Bibliography needed: How many "good" solutions for Knapsack?

Question

I am trying to find some related bibliography in the field. If, by chance, my question is easy enough though, a direct answer is more than welcome.

The problem is: Given that the best possible solution for our instance has value $v$, how many solutions have value at least (1 - ε)v? Of course, they should satisfy the constraint of the weight.

I face some difficulties finding the related bibliography in particular, because it seems it is quite often to consider the problem without trying to maximize an associated value but just trying to find the number of solutions in the corresponding linear Diophantine's equation.

Knapsack as in:

maximize $\sum_{i=1}^{n}u_ix_i$,

subject to $\sum_{i=1}^{n}w_ix_i \le W$, $x_i = {0, 1}$

Although, it does not really matter whether it is the 0-1, bounded or the unbounded problem.

What I have found so far and is somewhat related is:

1. Counting Solutions of CSPs: A Structural Approach
2. Upper Bounds on the Number of Solutions of Binary Integer Programs

Answer 1

Shooting from the hip here, but I think this might, in fact, be a simple problem to solve in pseudopolynomial time, using dynamic programming (DP). Not sure if that's acceptable, or if you need a polynomial-time algorithm?

A brief detour: You assume that the optimal value is known, and that $\varepsilon>0$, and I don't know how hard the given counting problem is. If you made no such assumptions, however, you're basically left with (an obvious reduction from) the decision-version of 0-1-knapsack, which is, of course, NP-complete. The question, of course, is whether the additional assumptions are enough to “rescue” the problem from hardness.

My intuition comes from the fact that DP formulations in general are equivalent to path problems (such as shortest/longest path, or the number of paths) in DAGs. I think counting the number of paths from some node $s$ (representing the zero-capacity knapsack and the empty subset of items) that are “long enough,” given some threshold (in your case, $(1-\varepsilon)v$) is quite straightforward as well.
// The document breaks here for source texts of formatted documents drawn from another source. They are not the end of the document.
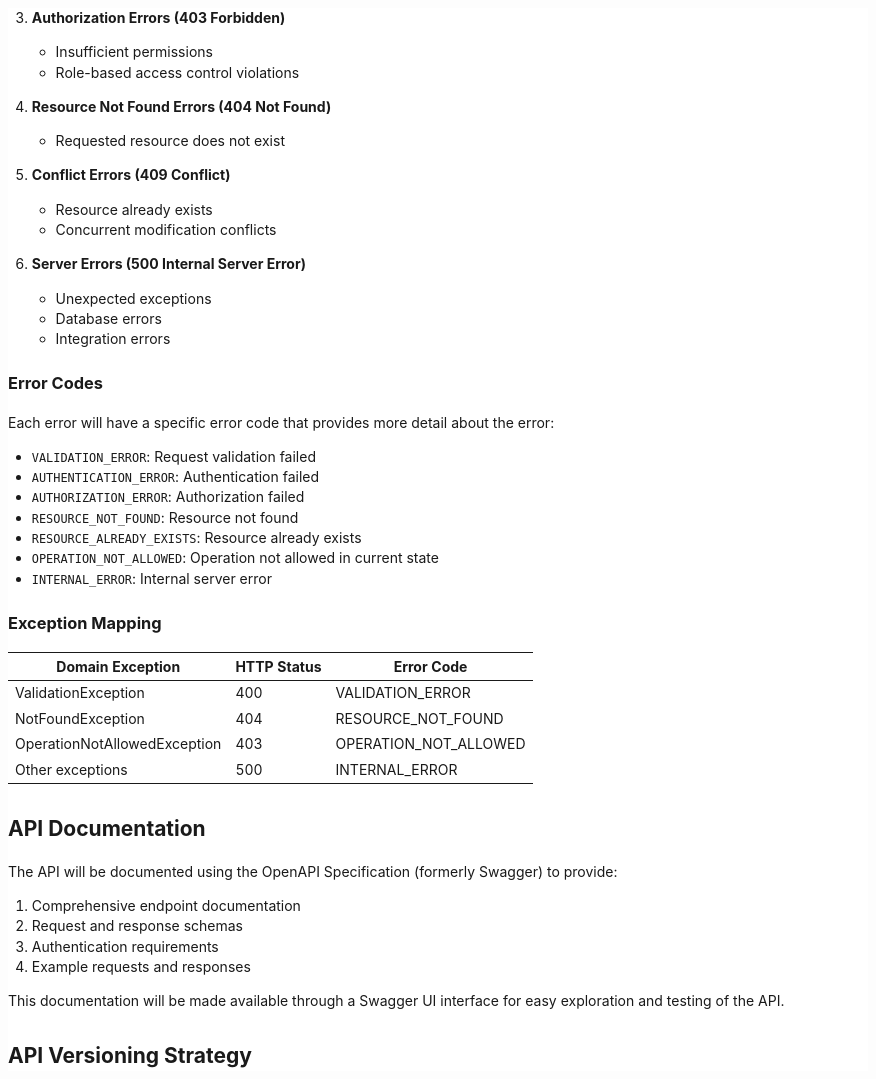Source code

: 3. **Authorization Errors (403 Forbidden)**
   - Insufficient permissions
   - Role-based access control violations

4. **Resource Not Found Errors (404 Not Found)**
   - Requested resource does not exist

5. **Conflict Errors (409 Conflict)**
   - Resource already exists
   - Concurrent modification conflicts

6. **Server Errors (500 Internal Server Error)**
   - Unexpected exceptions
   - Database errors
   - Integration errors

### Error Codes

Each error will have a specific error code that provides more detail about the error:

- `VALIDATION_ERROR`: Request validation failed
- `AUTHENTICATION_ERROR`: Authentication failed
- `AUTHORIZATION_ERROR`: Authorization failed
- `RESOURCE_NOT_FOUND`: Resource not found
- `RESOURCE_ALREADY_EXISTS`: Resource already exists
- `OPERATION_NOT_ALLOWED`: Operation not allowed in current state
- `INTERNAL_ERROR`: Internal server error

### Exception Mapping

| Domain Exception | HTTP Status | Error Code |
|------------------|-------------|------------|
| ValidationException | 400 | VALIDATION_ERROR |
| NotFoundException | 404 | RESOURCE_NOT_FOUND |
| OperationNotAllowedException | 403 | OPERATION_NOT_ALLOWED |
| Other exceptions | 500 | INTERNAL_ERROR |

## API Documentation

The API will be documented using the OpenAPI Specification (formerly Swagger) to provide:

1. Comprehensive endpoint documentation
2. Request and response schemas
3. Authentication requirements
4. Example requests and responses

This documentation will be made available through a Swagger UI interface for easy exploration and testing of the API.

## API Versioning Strategy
You can formulate it recursively, as follows. Let $G=(V,E)$ be your DAG, let $w(u,v)$ be the edge weight function, let $\ell_\delta(v)$ be the number of $s$-paths ending at node $v$ with a length of at least $\delta$. You then have:

\begin{equation} \ell_\delta(v) = \begin{cases} 0 & \text{if $v=s \land \delta > 0\,$;} \\ 1 & \text{if $v=s \land \delta \leq 0\,$;} \\ \sum_{u:(u,v)\in E} \ell_{\delta-w(u,v)}(u)& \text{otherwise.} \end{cases} \end{equation}

I'm implicitly assuming that all nodes lie on a path from $s$, as they will in your case, but for nodes beside $s$ that don't have predecessors, the sum will simply be an empty sum, which can be assumed to be zero. To implement this, just memoize it or turn it “upside down” and fill the appropriate array.

In the knapsack case, you'd only have two predecessors $u$ to sum over, of course (i.e., the ones representing the solutions with and without the object under consideration in node $v$). The solution will simply be $\ell_{(1-\varepsilon)v}(t)$, where $t$ is the final “corner” of your matrix, with full capacity and the full set of items.